Liverpool manager Jürgen Klopp was insistent before Brighton that more January transfers are unlikely. But the Reds boss cannot escape criticism as well as FSG.
Liverpool are in such a mess at the current moment that Jürgen Klopp does not appear to have the answers. Quite what the Reds have been working on in training this week remains to be seen, but it categorically did not work at Brighton.
In just six games, Liverpool will take on Real Madrid in the last-16 of the Champions League. Brighton might have been made to look like the European champions, such was the level of performance from those in red, but the actual thing will be licking their lips with delight.
Liverpool, in this state, will be demolished inside the first leg at Anfield, with the Reds perhaps fortunate they will have the boost of the home crowd behind them first on the current evidence.
As much as the need for new signings is screaming everyone in the face, Klopp cannot escape scrutiny too. This, after all, is largely the same group that nearly won the lot last season — and now looks a pale imitation.
Naby Keïta was bafflingly left on the bench when it has been clear for weeks that the Jordan Henderson, Fabinho and Thiago Alcântara midfield trio has not worked. Against Alexis Mac Allister and Moisés Caicedo, it was always going to be embarrassed.

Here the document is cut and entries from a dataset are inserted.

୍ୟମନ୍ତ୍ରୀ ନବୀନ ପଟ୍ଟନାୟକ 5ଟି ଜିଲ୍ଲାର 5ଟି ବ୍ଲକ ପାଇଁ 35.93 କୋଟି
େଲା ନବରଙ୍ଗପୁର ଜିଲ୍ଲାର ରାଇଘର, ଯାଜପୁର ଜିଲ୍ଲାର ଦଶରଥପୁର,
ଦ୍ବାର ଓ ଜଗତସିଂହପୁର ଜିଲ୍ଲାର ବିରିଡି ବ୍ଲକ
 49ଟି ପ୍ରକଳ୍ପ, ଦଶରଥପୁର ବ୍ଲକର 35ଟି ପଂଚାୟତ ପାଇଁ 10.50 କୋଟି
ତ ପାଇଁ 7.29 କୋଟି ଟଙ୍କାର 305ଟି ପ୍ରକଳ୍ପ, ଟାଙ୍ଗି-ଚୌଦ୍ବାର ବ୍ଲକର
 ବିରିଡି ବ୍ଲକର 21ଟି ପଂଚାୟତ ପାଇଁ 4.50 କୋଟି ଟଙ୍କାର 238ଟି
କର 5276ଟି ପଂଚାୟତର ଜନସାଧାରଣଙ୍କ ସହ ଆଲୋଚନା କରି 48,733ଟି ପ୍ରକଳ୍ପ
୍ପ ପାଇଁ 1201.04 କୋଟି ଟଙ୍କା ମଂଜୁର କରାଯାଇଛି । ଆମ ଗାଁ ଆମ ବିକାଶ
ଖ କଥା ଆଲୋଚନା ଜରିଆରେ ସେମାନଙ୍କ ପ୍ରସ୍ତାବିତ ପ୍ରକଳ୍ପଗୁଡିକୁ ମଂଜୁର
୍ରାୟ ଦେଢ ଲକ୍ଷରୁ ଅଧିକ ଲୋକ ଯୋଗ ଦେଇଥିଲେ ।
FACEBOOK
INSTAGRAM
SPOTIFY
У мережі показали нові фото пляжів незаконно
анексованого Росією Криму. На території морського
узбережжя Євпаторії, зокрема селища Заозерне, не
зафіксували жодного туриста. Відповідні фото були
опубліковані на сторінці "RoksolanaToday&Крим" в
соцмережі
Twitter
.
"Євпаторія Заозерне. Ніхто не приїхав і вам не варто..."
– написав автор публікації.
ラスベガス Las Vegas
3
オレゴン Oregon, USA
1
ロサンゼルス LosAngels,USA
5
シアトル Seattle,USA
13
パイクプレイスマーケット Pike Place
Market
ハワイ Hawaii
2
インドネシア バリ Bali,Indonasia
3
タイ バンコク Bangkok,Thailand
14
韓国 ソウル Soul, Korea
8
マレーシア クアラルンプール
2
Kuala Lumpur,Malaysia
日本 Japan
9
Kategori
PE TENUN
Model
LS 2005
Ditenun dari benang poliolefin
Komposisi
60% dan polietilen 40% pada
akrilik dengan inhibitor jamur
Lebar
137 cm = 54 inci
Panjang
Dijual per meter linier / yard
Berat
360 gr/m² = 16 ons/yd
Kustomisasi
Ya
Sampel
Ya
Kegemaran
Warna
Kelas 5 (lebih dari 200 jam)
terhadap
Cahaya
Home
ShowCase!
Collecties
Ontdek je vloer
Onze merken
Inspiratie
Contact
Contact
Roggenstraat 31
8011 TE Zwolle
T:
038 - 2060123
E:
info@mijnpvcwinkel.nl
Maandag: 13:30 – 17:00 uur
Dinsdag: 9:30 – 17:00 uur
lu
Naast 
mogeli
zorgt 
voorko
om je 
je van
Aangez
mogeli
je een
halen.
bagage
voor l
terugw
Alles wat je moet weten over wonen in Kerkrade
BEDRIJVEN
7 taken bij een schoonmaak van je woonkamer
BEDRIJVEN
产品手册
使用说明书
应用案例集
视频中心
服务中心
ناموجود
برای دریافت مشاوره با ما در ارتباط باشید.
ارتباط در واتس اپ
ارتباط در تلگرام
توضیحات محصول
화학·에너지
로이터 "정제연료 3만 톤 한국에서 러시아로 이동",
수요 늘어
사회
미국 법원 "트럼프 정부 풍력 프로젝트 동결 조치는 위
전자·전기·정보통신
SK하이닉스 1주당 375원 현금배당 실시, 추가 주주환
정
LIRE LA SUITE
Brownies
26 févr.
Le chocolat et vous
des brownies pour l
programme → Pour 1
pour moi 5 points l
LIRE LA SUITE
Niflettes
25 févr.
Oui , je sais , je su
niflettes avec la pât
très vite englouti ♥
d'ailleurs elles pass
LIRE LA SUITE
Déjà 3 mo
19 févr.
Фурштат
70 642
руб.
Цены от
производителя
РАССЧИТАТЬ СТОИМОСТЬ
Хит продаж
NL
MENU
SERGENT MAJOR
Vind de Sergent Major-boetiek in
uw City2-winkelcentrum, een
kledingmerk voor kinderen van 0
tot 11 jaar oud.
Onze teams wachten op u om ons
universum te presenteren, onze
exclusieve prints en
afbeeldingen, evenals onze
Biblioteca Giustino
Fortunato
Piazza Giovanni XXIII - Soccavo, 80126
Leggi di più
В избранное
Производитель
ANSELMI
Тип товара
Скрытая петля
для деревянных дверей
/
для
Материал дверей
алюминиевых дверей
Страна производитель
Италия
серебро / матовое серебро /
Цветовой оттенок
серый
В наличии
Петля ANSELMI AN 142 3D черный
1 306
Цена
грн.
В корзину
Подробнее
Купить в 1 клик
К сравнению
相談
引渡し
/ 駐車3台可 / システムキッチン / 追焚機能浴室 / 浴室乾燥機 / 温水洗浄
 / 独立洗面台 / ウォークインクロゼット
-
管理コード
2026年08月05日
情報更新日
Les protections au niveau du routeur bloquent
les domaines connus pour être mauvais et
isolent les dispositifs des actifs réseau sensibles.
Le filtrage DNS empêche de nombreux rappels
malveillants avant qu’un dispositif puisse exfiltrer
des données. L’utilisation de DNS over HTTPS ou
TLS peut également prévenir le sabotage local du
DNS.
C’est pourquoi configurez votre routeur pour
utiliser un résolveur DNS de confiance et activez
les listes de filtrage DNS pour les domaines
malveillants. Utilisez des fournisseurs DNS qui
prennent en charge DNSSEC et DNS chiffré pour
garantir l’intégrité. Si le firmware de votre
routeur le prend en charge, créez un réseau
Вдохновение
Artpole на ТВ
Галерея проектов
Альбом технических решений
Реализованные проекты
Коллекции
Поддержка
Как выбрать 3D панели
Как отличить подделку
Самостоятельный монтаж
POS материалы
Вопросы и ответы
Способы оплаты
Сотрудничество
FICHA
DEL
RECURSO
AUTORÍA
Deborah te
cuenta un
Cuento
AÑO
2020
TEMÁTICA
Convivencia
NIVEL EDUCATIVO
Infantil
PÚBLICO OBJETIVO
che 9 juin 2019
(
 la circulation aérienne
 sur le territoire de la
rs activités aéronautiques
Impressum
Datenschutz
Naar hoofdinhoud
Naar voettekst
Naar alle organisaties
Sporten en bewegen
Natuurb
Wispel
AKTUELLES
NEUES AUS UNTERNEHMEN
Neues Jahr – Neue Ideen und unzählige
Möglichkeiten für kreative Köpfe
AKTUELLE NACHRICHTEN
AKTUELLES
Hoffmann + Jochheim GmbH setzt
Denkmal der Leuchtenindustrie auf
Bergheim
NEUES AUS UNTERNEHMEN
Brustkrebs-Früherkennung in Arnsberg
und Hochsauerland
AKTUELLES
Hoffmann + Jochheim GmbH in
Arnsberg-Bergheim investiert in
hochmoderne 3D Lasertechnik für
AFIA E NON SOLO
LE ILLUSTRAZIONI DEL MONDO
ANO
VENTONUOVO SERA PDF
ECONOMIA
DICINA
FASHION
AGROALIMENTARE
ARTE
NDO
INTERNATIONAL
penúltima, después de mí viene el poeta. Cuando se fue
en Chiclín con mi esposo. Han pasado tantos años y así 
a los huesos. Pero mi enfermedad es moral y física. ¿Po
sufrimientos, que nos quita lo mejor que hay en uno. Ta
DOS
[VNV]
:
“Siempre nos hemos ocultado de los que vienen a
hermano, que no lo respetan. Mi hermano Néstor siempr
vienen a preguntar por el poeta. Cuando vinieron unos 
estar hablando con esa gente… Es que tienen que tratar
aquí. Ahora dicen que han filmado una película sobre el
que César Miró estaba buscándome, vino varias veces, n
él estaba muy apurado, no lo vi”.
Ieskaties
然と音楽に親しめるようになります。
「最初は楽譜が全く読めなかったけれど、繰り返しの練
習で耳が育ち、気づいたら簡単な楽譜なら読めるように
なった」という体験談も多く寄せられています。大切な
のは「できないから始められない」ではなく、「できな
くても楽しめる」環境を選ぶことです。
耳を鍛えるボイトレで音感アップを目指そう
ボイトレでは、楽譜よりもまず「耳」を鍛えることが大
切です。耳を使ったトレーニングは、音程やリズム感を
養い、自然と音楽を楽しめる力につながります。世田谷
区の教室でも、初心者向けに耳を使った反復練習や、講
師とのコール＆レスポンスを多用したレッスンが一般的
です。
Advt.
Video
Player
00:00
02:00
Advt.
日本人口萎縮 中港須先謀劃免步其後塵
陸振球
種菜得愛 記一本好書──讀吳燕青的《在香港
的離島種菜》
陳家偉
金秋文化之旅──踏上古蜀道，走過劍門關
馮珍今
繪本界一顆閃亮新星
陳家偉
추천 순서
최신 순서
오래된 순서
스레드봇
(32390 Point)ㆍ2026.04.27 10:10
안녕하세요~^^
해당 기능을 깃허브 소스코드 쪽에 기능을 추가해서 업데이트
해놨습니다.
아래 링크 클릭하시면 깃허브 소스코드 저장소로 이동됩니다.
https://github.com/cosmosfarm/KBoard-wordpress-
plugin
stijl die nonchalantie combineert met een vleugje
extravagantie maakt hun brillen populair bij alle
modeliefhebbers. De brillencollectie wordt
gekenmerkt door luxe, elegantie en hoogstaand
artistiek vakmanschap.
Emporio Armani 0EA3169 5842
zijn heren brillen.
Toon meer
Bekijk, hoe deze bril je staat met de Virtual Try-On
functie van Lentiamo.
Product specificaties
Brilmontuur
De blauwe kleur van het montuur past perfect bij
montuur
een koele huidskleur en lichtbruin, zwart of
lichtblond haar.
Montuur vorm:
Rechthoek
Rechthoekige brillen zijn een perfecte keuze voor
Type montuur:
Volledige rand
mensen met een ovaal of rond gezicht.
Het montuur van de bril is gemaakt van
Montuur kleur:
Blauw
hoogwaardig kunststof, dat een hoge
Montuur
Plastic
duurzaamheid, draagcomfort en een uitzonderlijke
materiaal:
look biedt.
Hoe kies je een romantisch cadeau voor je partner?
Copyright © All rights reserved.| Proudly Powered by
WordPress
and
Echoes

Bringing on 17-year-old Ben Doak was an act of desperation that is unfair on the youngster, while Cody Gakpo has hardly had the start to life at Liverpool that he would have liked.
There are issues at Liverpool beyond their transfer market stance at this stage. Keïta should have started, but that was not the only problem in the center of the park.
Adam Lallana, turning 35 in May, was able to dance around the Liverpool midfield like they were not there at the Amex Stadium, while the experiment with Thiago fell flat.
Thiago, deployed as a number 10 in a 4-2-3-1, was unable to touch the ball in the first half, positioned far too high upfield to make an impact, and drowned out among the high intensity of Brighton.
Rather than getting more players high up the pitch in an attempt to press their way of out the hole they have put themselves in, Liverpool’s only option now is a change of tact.
Quite simply, the only way their form will turn around is by getting men behind the ball, conceding possession, and being defensive, looking to counter-attack.